Currently articulating through moving image, painting, photography, textiles and performance, she is a member of Open School East 23-24. Previous exhibitions, screenings and talks include Somerset House, South London Gallery, Studio Voltaire (London, UK) and Hordaland Kunstsenter (Bergen, Norway). Her writing has appeared in Frieze, Art Monthly, British Journal of Photography and elsewhere. She is currently working on her first novel.
Simon Raven (he/him)
Simon Raven studied BFA Ruskin School of Art, Oxford (1999); MA Sculpture, Royal College of Art (2002). His artistic practice in performance, video, and cartoon-drawing is informed by lived experience of late-diagnosed bipolar 2. Bipolar (or manic depression) is characterised by fluctuations between lucid, hypomanic, and depressive states which can radically alter artistic ability and temperament.
Simon’s experience informs his artistic practice as an auto-ethnographic engagement with disability identity, art, and theory. For the past twenty years he has taken part in and curated disability-identified exhibitions, residencies, and events; in 2012 I was awarded the Adam Reynolds Memorial Bursary by Shape Arts.
Samiir Saunders (he/they)
Samiir Saunders is a multimedia poet from Birmingham working in spoken word, alternative hip-hop, and performance art.
Samiir’s work aims to arm individuals and communities with the tools to be curious, compassionate, and vulnerable in their everyday lives.
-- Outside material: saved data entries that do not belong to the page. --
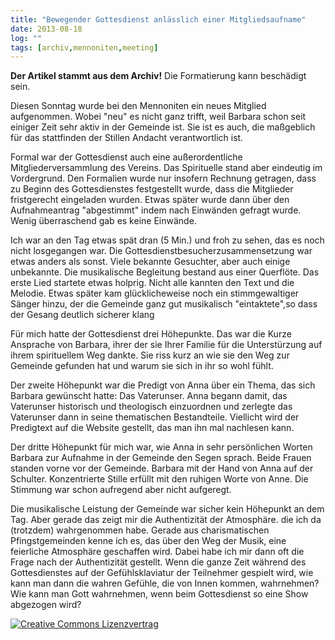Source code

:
 ```yaml
---
title: "Bewegender Gottesdienst anlässlich einer Mitgliedsaufname"
date: 2013-08-18
log: ""
tags: [archiv,mennoniten,meeting]
---
```

**Der Artikel stammt aus dem Archiv!** Die Formatierung kann beschädigt sein.

Diesen Sonntag wurde bei den Mennoniten ein neues Mitglied aufgenommen. Wobei "neu" es nicht ganz trifft, weil Barbara schon seit einiger Zeit sehr aktiv in der Gemeinde ist. Sie ist es auch, die maßgeblich für das stattfinden der Stillen Andacht verantwortlich ist.
<!--break-->
Formal war der Gottesdienst auch eine außerordentliche Mitgliederversammlung des Vereins. Das Spirituelle stand aber eindeutig im Vordergrund. Den Formalien wurde nur insofern Rechnung getragen, dass zu Beginn des Gottesdienstes festgestellt wurde, dass die Mitglieder fristgerecht eingeladen wurden. Etwas später wurde dann über den Aufnahmeantrag "abgestimmt" indem nach Einwänden gefragt wurde. Wenig überraschend gab es keine Einwände.

Ich war an den Tag etwas spät dran (5 Min.) und froh zu sehen, das es noch nicht losgegangen war. Die Gottesdienstbesucherzusammensetzung war etwas anders als sonst. Viele bekannte Gesuchter, aber auch einige unbekannte. Die musikalische Begleitung bestand aus einer Querflöte. Das erste Lied startete etwas holprig. Nicht alle kannten den Text und die Melodie. Etwas später kam glücklicheweise noch ein stimmgewaltiger Sänger hinzu, der die Gemeinde ganz gut musikalisch "eintaktete",so dass der Gesang deutlich sicherer klang

Für mich hatte der Gottesdienst drei Höhepunkte. Das war die Kurze Ansprache von Barbara, ihrer der sie Ihrer Familie für die Unterstürzung auf ihrem spirituellem Weg dankte. Sie riss kurz an wie sie den Weg zur Gemeinde gefunden hat und warum sie sich in ihr so wohl fühlt. 

Der zweite Höhepunkt war die Predigt von Anna über ein Thema, das sich Barbara gewünscht hatte: Das Vaterunser. Anna begann damit, das Vaterunser historisch und theologisch einzuordnen und zerlegte das Vaterunser dann in seine thematischen Bestandteile. Viellicht wird der Predigtext auf die Website gestellt, das man ihn mal nachlesen kann.

Der dritte Höhepunkt für mich war, wie Anna in sehr persönlichen Worten Barbara zur Aufnahme in der Gemeinde den Segen sprach. Beide Frauen standen vorne vor der Gemeinde. Barbara mit der Hand von Anna auf der Schulter. Konzentrierte Stille erfüllt mit den ruhigen Worte von Anne. Die Stimmung war schon aufregend aber nicht aufgeregt. 

Die musikalische Leistung der Gemeinde war sicher kein Höhepunkt an dem Tag. Aber gerade das zeigt mir die Authentizität der Atmosphäre. die ich da (trotzdem) wahrgenommen habe. Gerade aus charismatischen Pfingstgemeinden kenne ich es, das über den Weg der Musik, eine feierliche Atmosphäre geschaffen wird. Dabei habe ich mir dann oft die Frage nach der Authentizität gestellt. Wenn die ganze Zeit während des Gottesdienstes auf der Gefühlsklaviatur der Teilnehmer gespielt wird, wie kann man dann die wahren Gefühle, die von Innen kommen, wahrnehmen? Wie kann man Gott wahrnehmen, wenn beim Gottesdienst so eine Show abgezogen wird?



<a rel="license" href="http://creativecommons.org/licenses/by-sa/3.0/"><img alt="Creative Commons Lizenzvertrag" style="border-width:0" src="http://i.creativecommons.org/l/by-sa/3.0/88x31.png" /></a>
Samiir often explores themes such as grind culture, isolation, shame, (mis)communication, intimacy, and the Internet.
Samiir’s work has featured at Ikon Gallery, Jerwood Space, La Gaîté Lyrique, Channel 4 Random Acts, BBC Words First, Vivid Projects, Wales International Film Festival, Tramlines Festival, Birmingham Museum and Art Gallery, Supernormal Festival, and Outfest.
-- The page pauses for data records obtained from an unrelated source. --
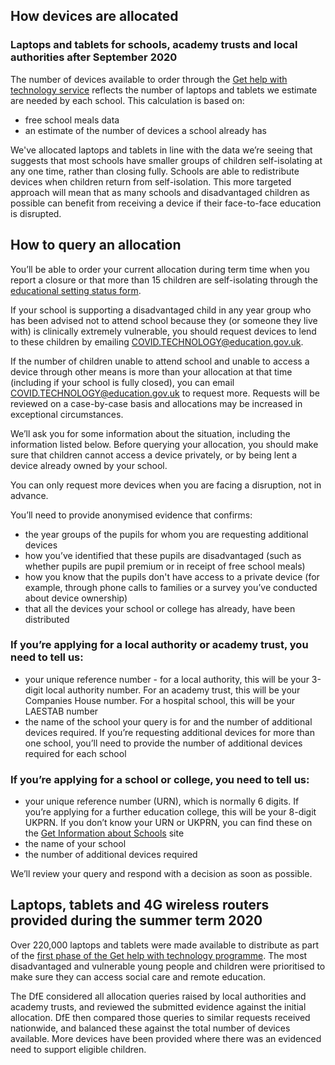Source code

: ## How devices are allocated

### Laptops and tablets for schools, academy trusts and local authorities after September 2020

The number of devices available to order through the [Get help with technology service](/start) reflects the number of laptops and tablets we estimate are needed by each school. This calculation is based on:

* free school meals data
* an estimate of the number of devices a school already has

We've allocated laptops and tablets in line with the data we’re seeing that suggests that most schools have smaller groups of children self-isolating at any one time, rather than closing fully. Schools are able to redistribute devices when children return from self-isolation. This more targeted approach will mean that as many schools and disadvantaged children as possible can benefit from receiving a device if their face-to-face education is disrupted. 

## How to query an allocation

You’ll be able to order your current allocation during term time when you report a closure or that more than 15 children are self-isolating through the [educational setting status form](https://form.education.gov.uk/service/educational-setting-status).

If your school is supporting a disadvantaged child in any year group who has been advised not to attend school because they (or someone they live with) is clinically extremely vulnerable, you should request devices to lend to these children by emailing [COVID.TECHNOLOGY@education.gov.uk](mailto:covid.technology@education.gov.uk).

If the number of children unable to attend school and unable to access a device through other means is more than your allocation at that time (including if your school is fully closed), you can email [COVID.TECHNOLOGY@education.gov.uk](mailto:covid.technology@education.gov.uk) to request more. Requests will be reviewed on a case-by-case basis and allocations may be increased in exceptional circumstances.

We’ll ask you for some information about the situation, including the information listed below. Before querying your allocation, you should make sure that children cannot access a device privately, or by being lent a device already owned by your school.

You can only request more devices when you are facing a disruption, not in advance.

You’ll need to provide anonymised evidence that confirms:

* the year groups of the pupils for whom you are requesting additional devices
* how you’ve identified that these pupils are disadvantaged (such as whether pupils are pupil premium or in receipt of free school meals)
* how you know that the pupils don't have access to a private device (for example, through phone calls to families or a survey you’ve conducted about device ownership)
* that all the devices your school or college has already, have been distributed


### If you’re applying for a local authority or academy trust, you need to tell us:

* your unique reference number - for a local authority, this will be your 3-digit local authority number. For an academy trust, this will be your Companies House number. For a hospital school, this will be your LAESTAB number
* the name of the school your query is for and the number of additional devices required. If you’re requesting additional devices for more than one school, you’ll need to provide the number of additional devices required for each school

### If you’re applying for a school or college, you need to tell us:

* your unique reference number (URN), which is normally 6 digits. If you’re applying for a further education college, this will be your 8-digit UKPRN. If you don’t know your URN or UKPRN, you can find these on the [Get Information about Schools](https://get-information-schools.service.gov.uk/) site
* the name of your school
* the number of additional devices required

We’ll review your query and respond with a decision as soon as possible.

## Laptops, tablets and 4G wireless routers provided during the summer term 2020

Over 220,000 laptops and tablets were made available to distribute as part of the [first phase of the Get help with technology programme](https://www.gov.uk/guidance/laptops-tablets-and-4g-wireless-routers-provided-during-coronavirus-covid-19). The most disadvantaged and vulnerable young people and children were prioritised to make sure they can access social care and remote education.

The DfE considered all allocation queries raised by local authorities and academy trusts, and reviewed the submitted evidence against the initial allocation. DfE then compared those queries to similar requests received nationwide, and balanced these against the total number of devices available. More devices have been provided where there was an evidenced need to support eligible children.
Josie Rae Turnbull (she/her)
Josie Rae Turnbull is a multi disciplinary artist and art facilitator, currently based in London. She completed her MA in Fine Art and Science at Central Saint Martins in 2022, following a number of years living in Ho Chi Minh City. Her MA work across textiles, sculpture, printmaking and lens-based media was impelled by research into absurd, fabulist ‘case studies’ of animal protagonists revealing human failings.
Throwaway consumer tat is refashioned through bricolage and material glitches. The life cycles of various industries, and their uncanny fall-outs, are reconstituted through a visual language led by artificial colour relationships and material glitches. She is fascinated by a feature common to aesthetics of microscopic imaging, and the concept of the hyperreal – that of using the ‘absolute fake’ to better see the ‘real’ thing.
Diana Zrnic (she/her)
Diana Zrnic is an emerging London-based artist. She graduated with Distinction from the MFA Fine Art at Goldsmiths, University of London, in 2021. She completed a BA in Painting at the Academy of Fine Arts in Zagreb in 2018. Her artworks have been shown in group and solo exhibitions internationally, including Saatchi Gallery (London), Mestrovic Pavilion (Zagreb), coGalleries (Berlin) and House of Ebata (Tokyo). In 2022, she had a solo show at The Stone Space and was an artist in residence at Unit 1 Gallery/Workshop. In 2023, Southwark Council commissioned her to create a permanent public artwork for the Camberwell train station.